# Chocolate Dipping Storage



## AdamC (Nov 2, 2017)

Hi,

I need some advice on chocolate dipping storage, my recipe for the dipping sauce were dark chocolate bars with coconut oil. During operating hours, I will store it in a bain marie to keep the temperature high at a melting point . However after operating hours, I will store it back in the fridge which makes the chocolate harden , and the next day I heat up with the bain marie again.
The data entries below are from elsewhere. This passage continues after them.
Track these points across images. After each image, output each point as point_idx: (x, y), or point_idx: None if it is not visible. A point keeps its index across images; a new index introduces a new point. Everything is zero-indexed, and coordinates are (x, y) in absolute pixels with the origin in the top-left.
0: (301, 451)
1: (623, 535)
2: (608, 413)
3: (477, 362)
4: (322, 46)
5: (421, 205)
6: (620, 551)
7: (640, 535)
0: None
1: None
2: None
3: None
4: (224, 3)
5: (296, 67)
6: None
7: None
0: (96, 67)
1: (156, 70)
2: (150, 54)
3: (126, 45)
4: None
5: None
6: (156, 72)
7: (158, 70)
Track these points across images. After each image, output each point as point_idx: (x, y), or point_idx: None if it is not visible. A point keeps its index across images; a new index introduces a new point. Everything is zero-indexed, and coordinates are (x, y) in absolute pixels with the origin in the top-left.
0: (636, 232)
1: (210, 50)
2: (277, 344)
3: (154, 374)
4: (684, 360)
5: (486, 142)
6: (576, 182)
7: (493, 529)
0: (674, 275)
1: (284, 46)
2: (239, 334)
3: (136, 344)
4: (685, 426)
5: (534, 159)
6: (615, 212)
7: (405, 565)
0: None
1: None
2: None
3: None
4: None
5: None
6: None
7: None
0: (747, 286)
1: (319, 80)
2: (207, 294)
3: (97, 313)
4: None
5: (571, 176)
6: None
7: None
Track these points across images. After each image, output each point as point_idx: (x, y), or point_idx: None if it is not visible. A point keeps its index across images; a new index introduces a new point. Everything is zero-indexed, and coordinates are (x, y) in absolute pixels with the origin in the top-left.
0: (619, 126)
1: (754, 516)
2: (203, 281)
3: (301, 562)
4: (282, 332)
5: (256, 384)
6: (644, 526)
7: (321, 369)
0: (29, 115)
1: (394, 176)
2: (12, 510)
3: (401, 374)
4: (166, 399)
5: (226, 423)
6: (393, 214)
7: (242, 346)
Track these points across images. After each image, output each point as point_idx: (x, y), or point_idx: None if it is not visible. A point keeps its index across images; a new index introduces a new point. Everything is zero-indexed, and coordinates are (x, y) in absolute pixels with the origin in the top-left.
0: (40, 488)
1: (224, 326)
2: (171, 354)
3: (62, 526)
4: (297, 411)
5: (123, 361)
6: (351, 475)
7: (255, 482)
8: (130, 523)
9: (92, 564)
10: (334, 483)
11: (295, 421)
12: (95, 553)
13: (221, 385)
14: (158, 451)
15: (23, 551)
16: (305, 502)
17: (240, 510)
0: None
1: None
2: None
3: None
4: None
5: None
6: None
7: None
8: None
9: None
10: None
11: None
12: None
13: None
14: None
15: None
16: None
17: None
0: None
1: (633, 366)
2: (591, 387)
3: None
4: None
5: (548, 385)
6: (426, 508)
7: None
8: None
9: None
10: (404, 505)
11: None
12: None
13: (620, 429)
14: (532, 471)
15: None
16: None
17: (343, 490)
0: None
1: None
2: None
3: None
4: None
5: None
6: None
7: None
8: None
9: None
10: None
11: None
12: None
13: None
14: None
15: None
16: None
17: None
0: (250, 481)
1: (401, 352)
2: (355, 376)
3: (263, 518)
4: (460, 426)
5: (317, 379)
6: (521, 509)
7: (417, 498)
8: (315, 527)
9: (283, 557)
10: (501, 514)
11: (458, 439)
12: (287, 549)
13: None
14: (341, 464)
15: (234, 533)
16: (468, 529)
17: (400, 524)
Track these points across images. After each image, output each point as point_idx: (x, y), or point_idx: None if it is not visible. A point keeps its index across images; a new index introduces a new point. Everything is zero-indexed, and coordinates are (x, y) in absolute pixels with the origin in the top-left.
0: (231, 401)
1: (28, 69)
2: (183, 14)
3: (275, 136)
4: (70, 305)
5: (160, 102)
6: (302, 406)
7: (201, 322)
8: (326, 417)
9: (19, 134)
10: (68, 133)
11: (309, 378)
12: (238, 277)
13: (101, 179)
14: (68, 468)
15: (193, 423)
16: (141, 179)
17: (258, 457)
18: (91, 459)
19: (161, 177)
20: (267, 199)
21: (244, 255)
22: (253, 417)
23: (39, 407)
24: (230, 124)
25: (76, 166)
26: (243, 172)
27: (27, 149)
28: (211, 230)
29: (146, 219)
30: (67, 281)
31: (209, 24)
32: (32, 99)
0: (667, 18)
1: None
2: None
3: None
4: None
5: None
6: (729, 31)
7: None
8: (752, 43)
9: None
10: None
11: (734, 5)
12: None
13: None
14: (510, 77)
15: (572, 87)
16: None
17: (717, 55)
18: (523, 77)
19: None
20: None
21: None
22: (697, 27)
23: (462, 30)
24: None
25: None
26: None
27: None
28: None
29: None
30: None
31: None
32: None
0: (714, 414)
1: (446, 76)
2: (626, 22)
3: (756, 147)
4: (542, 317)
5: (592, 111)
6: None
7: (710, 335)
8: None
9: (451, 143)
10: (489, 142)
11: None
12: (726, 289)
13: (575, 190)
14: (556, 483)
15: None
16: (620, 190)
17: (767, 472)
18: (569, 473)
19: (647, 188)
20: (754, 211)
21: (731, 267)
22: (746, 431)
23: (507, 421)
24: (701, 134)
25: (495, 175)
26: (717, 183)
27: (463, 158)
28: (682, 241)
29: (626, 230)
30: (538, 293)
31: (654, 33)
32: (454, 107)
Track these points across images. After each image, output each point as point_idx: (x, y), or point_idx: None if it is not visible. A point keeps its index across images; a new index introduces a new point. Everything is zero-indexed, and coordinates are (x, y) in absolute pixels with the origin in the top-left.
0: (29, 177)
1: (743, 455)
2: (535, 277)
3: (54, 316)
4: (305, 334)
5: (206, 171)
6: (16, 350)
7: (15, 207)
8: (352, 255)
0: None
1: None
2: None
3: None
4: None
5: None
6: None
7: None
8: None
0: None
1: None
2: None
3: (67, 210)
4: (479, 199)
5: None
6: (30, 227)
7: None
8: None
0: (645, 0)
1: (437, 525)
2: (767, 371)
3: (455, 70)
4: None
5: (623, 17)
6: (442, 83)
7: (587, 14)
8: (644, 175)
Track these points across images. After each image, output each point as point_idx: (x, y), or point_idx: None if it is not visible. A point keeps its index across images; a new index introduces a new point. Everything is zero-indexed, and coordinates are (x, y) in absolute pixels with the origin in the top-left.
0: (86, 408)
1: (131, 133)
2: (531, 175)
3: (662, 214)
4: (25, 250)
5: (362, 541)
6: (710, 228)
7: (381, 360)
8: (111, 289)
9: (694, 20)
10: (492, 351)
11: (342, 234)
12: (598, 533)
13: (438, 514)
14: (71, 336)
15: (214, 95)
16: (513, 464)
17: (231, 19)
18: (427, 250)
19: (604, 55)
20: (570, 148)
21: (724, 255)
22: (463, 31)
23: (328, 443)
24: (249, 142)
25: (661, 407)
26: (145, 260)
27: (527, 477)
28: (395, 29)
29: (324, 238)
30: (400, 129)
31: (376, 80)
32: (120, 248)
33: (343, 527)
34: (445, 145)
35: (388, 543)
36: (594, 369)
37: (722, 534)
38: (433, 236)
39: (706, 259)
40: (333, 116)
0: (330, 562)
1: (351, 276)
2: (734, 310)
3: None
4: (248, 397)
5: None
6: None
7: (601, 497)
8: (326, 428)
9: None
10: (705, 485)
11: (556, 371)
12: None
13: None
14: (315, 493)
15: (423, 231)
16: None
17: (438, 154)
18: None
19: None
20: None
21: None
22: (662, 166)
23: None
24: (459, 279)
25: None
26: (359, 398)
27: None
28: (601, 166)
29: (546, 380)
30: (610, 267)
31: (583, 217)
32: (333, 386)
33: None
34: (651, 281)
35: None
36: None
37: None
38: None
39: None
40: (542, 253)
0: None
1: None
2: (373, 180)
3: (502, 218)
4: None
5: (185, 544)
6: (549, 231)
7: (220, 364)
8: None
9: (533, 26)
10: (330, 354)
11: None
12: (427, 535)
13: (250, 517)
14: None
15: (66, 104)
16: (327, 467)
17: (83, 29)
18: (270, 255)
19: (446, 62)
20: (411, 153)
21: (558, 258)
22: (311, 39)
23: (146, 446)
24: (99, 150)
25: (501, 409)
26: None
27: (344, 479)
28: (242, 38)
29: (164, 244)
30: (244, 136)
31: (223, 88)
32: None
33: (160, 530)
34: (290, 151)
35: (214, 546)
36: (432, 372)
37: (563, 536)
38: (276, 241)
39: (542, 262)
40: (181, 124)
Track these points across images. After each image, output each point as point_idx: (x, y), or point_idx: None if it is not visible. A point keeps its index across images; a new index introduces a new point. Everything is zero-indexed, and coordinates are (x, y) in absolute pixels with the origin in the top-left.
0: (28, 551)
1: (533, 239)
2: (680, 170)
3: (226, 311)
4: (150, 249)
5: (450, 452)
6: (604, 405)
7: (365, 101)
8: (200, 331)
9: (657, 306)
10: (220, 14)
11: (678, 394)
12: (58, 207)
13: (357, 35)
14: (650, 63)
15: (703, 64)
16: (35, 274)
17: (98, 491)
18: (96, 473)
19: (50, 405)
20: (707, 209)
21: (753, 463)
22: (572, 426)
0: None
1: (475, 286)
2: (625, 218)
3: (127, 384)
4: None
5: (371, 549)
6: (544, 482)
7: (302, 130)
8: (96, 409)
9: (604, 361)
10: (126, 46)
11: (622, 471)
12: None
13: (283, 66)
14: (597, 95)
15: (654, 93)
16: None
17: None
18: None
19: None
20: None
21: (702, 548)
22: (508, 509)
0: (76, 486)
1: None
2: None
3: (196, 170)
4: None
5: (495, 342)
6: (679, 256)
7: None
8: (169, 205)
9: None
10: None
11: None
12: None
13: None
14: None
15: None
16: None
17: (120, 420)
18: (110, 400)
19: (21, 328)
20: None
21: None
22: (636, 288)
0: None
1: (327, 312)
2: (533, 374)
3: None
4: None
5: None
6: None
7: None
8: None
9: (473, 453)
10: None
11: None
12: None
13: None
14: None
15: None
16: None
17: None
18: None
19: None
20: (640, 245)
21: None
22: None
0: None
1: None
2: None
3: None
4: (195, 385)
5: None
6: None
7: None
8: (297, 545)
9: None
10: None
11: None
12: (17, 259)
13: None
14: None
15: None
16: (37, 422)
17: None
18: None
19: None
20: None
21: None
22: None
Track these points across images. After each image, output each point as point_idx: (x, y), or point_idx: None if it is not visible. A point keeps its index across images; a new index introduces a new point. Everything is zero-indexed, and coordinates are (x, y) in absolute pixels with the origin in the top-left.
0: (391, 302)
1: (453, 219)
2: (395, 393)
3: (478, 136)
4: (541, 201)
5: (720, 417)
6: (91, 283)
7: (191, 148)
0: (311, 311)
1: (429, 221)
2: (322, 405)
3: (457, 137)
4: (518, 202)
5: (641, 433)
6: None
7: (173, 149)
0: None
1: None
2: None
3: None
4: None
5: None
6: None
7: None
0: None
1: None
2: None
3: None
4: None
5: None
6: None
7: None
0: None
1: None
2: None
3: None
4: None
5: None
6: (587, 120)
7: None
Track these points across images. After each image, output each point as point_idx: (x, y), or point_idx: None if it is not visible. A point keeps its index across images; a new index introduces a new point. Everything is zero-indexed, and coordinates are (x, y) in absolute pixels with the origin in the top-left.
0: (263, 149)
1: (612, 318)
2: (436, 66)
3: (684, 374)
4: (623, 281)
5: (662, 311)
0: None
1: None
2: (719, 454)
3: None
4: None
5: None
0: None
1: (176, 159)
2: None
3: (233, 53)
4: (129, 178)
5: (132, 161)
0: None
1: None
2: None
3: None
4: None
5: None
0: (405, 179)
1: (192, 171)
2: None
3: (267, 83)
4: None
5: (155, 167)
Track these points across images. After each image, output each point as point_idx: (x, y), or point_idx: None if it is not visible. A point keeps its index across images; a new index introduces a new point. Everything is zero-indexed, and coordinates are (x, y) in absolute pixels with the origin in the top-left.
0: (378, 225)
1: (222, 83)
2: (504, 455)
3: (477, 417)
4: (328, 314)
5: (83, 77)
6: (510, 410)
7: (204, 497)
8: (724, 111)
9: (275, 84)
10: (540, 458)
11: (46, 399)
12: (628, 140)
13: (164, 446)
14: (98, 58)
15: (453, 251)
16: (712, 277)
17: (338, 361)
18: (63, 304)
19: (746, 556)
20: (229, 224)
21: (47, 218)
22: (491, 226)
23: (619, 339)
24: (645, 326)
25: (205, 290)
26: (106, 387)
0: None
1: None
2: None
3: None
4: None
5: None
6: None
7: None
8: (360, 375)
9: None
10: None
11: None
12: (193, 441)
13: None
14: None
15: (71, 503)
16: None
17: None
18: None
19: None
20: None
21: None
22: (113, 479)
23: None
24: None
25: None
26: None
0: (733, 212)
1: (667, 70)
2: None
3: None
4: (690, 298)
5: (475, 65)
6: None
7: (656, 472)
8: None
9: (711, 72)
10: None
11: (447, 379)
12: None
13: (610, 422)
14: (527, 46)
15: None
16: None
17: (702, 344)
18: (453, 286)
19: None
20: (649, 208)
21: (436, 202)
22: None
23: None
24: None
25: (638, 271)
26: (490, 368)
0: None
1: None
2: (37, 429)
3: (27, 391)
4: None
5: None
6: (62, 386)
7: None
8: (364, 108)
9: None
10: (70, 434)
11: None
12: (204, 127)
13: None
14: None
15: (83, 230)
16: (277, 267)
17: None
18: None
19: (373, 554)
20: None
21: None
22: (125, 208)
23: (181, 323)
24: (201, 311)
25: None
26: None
Am I doing in a proper way, to preserve the chocolate dip? 

Need advice


----------



## foodpump (Oct 10, 2005)

You don't need to refrigerate, both products ( choc., coconut oil) are shelf stable. Your fridge will have alot of humidity, and warm choc. in a cold fridge will get you condensation--which is probably the worst thing for your dip.


----------



## AdamC (Nov 2, 2017)

foodpump said:


> You don't need to refrigerate, both products ( choc., coconut oil) are shelf stable. Your fridge will have alot of humidity, and warm choc. in a cold fridge will get you condensation--which is probably the worst thing for your dip.


Thanks foodpump, what about sealing it with a plastic wrapped and keep in the fridge? My concern on a shelf would make the dips "Smell or spoil " on the next day, due to the wrong storage temperature.


----------



## foodpump (Oct 10, 2005)

Doh!! I just said, keeping it in the fridge will cause humidity and condensation, didn't I? 

I also said, both chocolate and coconut oil are shelf stable-- they don't need refrigeration. Didn't I?

This is because both chocolate and coconut oil don't contain any water. When you introduce water--in the form of condensation, your chocolate will seize up.


----------